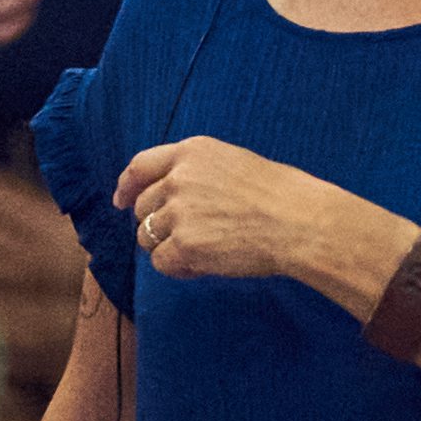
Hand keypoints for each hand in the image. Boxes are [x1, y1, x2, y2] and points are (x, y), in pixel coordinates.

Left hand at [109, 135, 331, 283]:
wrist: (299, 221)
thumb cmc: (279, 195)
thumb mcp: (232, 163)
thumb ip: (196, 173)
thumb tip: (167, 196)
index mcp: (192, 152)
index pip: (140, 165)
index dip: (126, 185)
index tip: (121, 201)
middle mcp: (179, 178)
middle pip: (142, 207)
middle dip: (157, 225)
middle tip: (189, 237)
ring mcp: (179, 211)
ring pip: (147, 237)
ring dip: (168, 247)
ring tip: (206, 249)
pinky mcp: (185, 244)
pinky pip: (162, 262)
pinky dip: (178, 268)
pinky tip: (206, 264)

...

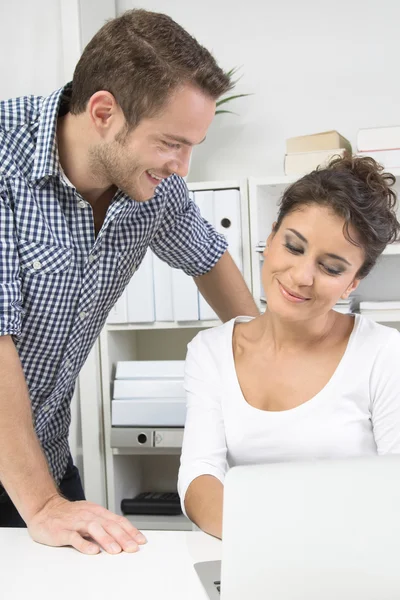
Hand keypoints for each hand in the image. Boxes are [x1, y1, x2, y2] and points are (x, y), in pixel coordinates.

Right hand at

**About this exercise:**
The range runs from the line with "middle pip: (142, 207)" up to and including the line with "pinky tip: (206, 264)" in the listing above; please write out exactly those lines and nothing more.

**Written solution:**
middle pip: (142, 207)
middle dip: (157, 225)
middle tip: (189, 237)
ring mcp: (179, 211)
ring pip: (147, 237)
ring dip: (168, 247)
ring tip: (206, 249)
pinky mcp: (185, 244)
pinky pip: (162, 262)
pinky dip: (178, 268)
pinky tip: (206, 264)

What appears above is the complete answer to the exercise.